---------- INFORMATION PROVIDED
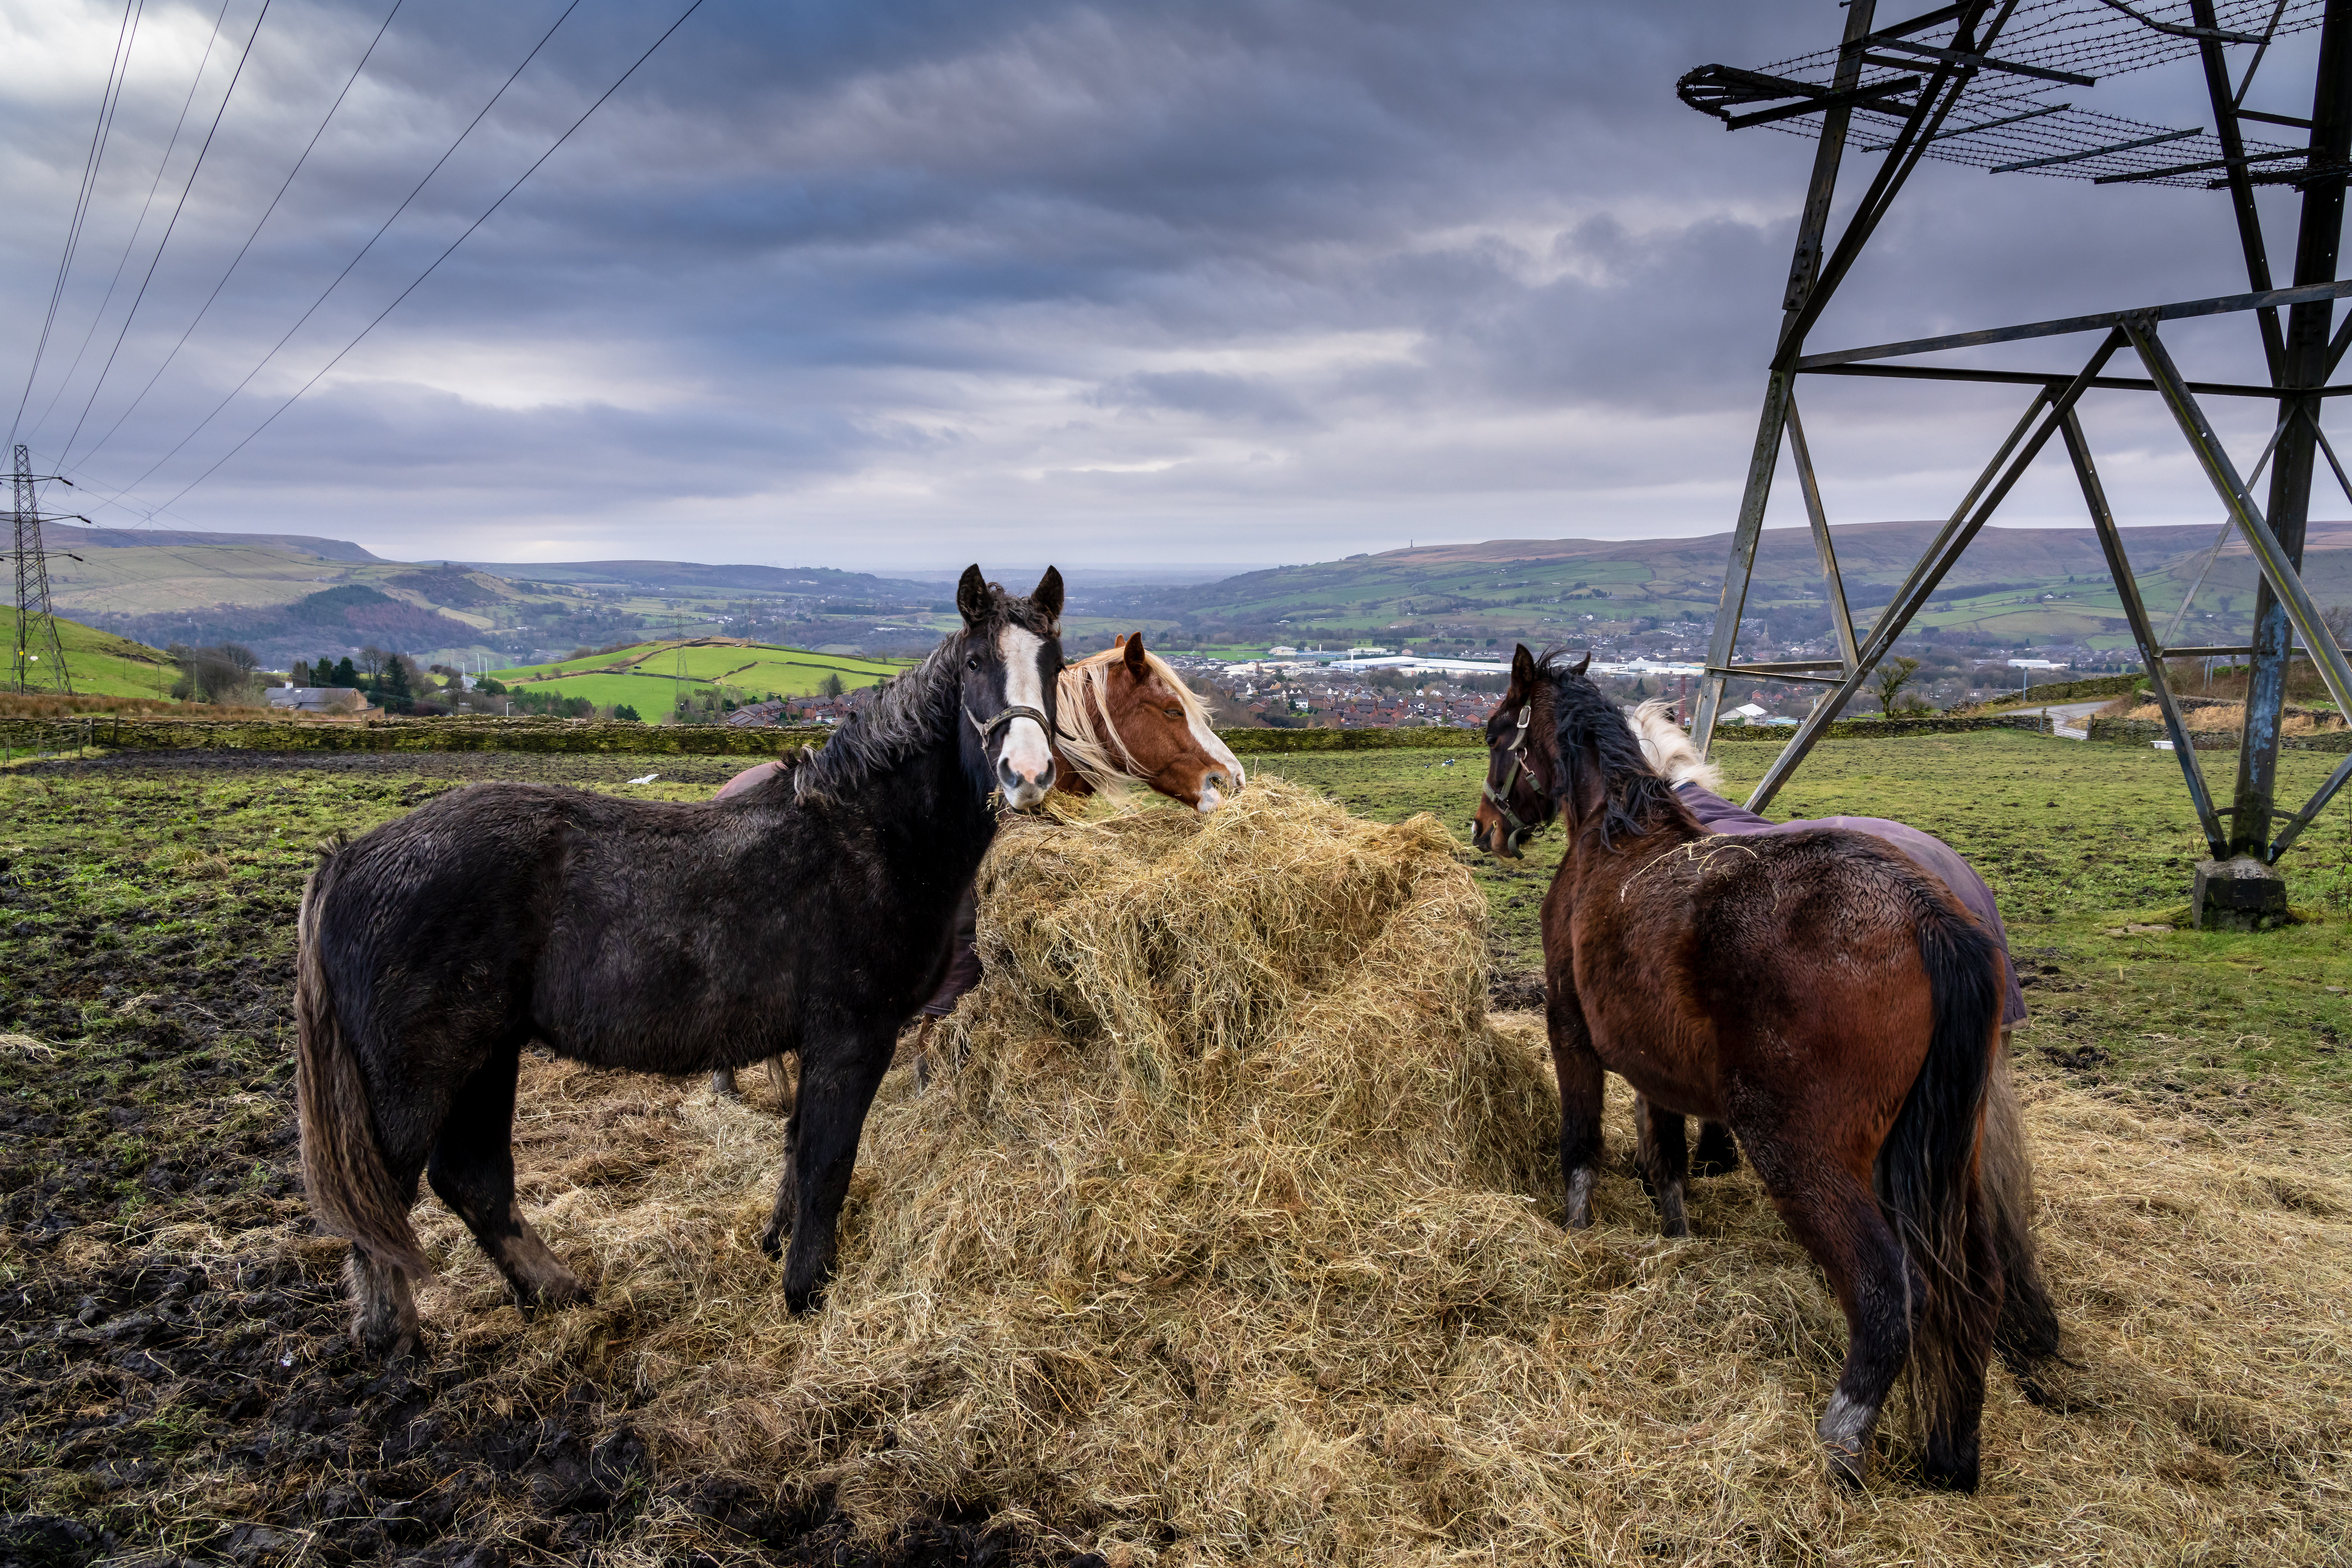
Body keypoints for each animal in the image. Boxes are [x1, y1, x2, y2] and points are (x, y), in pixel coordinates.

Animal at [296, 571, 1068, 1354]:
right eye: (974, 662)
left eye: (1056, 665)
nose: (1028, 775)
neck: (867, 835)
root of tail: (347, 860)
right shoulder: (853, 1036)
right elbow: (827, 1161)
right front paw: (806, 1292)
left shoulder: (818, 1042)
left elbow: (797, 1147)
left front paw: (775, 1242)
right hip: (418, 1077)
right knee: (389, 1198)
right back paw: (395, 1335)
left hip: (486, 1055)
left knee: (472, 1179)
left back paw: (558, 1291)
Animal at [1467, 644, 2060, 1495]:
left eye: (1495, 730)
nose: (1484, 829)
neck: (1616, 835)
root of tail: (1925, 913)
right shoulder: (1656, 1066)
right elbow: (1667, 1159)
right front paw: (1676, 1239)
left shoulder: (1572, 1031)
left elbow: (1581, 1147)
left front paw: (1576, 1236)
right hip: (1950, 1160)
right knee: (1973, 1287)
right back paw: (1954, 1454)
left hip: (1803, 1157)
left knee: (1887, 1294)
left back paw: (1838, 1449)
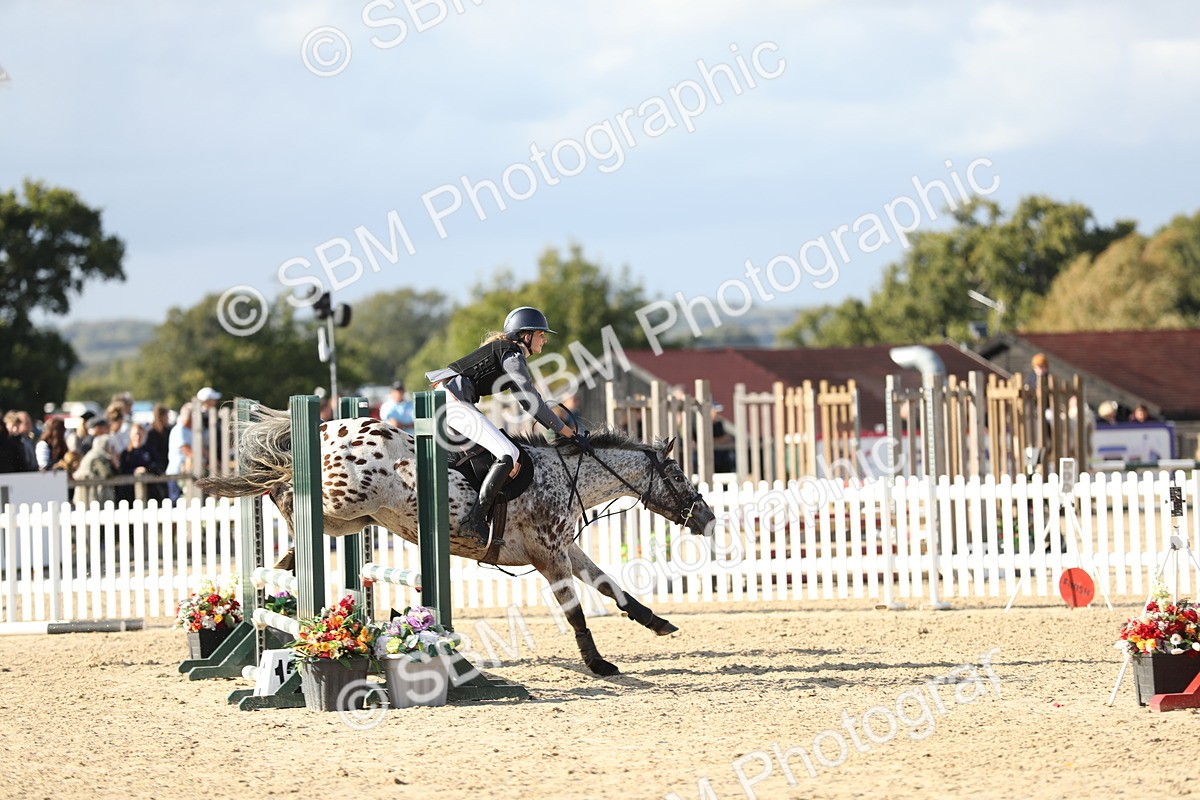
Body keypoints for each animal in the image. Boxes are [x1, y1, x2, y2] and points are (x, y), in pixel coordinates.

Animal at [197, 407, 717, 676]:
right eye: (677, 475)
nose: (708, 518)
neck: (565, 476)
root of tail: (328, 425)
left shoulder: (564, 549)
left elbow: (613, 588)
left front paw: (658, 623)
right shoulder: (549, 556)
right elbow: (575, 611)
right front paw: (598, 663)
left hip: (352, 520)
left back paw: (281, 565)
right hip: (342, 500)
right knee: (285, 486)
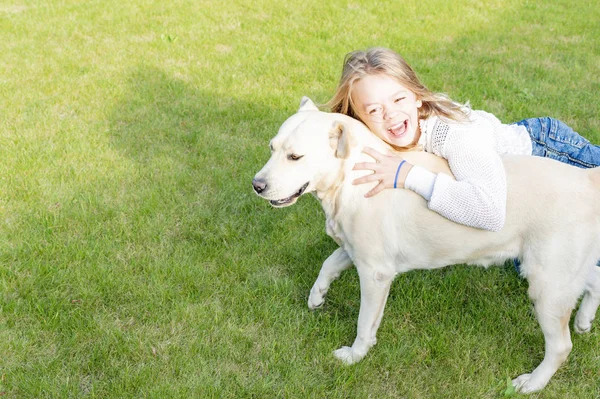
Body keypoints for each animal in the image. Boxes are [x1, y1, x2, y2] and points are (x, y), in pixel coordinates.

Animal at [252, 97, 600, 394]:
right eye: (271, 148)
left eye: (295, 156)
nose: (257, 185)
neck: (350, 176)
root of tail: (586, 180)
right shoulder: (358, 251)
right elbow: (329, 263)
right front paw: (317, 296)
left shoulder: (375, 272)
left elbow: (365, 322)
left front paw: (355, 355)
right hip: (561, 273)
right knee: (594, 281)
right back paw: (584, 321)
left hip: (547, 284)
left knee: (560, 346)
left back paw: (533, 383)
--------------------
## INSTRUCTIONS FOR THE TASK
Your output should be the lines above from the one that contains "right shoulder: (853, 1036)" through the one that contains "right elbow: (329, 263)", word for word, with pictures left out.

## ANSWER BOX
right shoulder: (853, 1036)
right elbow: (827, 1161)
right front paw: (806, 1292)
left shoulder: (818, 1042)
left elbow: (797, 1147)
left front paw: (775, 1242)
right hip: (418, 1077)
right knee: (389, 1198)
right back paw: (395, 1335)
left hip: (486, 1055)
left knee: (472, 1179)
left back paw: (558, 1291)
Animal at [1467, 644, 2060, 1495]:
left eye: (1495, 730)
nose: (1484, 829)
neck: (1616, 835)
root of tail: (1925, 913)
right shoulder: (1656, 1066)
right elbow: (1667, 1159)
right front paw: (1676, 1239)
left shoulder: (1572, 1031)
left elbow: (1581, 1147)
left front paw: (1576, 1236)
right hip: (1950, 1160)
right knee: (1973, 1287)
right back paw: (1954, 1454)
left hip: (1803, 1157)
left knee: (1887, 1294)
left back paw: (1838, 1449)
Body keypoints for each animal in the image. Boxes are [x1, y1, x2, y2] and points are (x, y), in pixel coordinates.

Animal at [197, 407, 717, 676]:
right eye: (677, 475)
nose: (708, 518)
neck: (565, 476)
root of tail: (328, 425)
left shoulder: (564, 549)
left elbow: (613, 588)
left front paw: (658, 623)
right shoulder: (549, 556)
right elbow: (575, 611)
right front paw: (598, 663)
left hip: (352, 520)
left back paw: (281, 565)
right hip: (342, 500)
right knee: (285, 486)
Body keypoints for each animal in the image. Boxes are [x1, y1, x2, y2] and points are (x, y), in pixel coordinates.

Animal at [252, 97, 600, 394]:
right eye: (271, 148)
left eye: (295, 156)
nose: (257, 185)
neck: (350, 176)
root of tail: (586, 180)
right shoulder: (358, 251)
right elbow: (329, 263)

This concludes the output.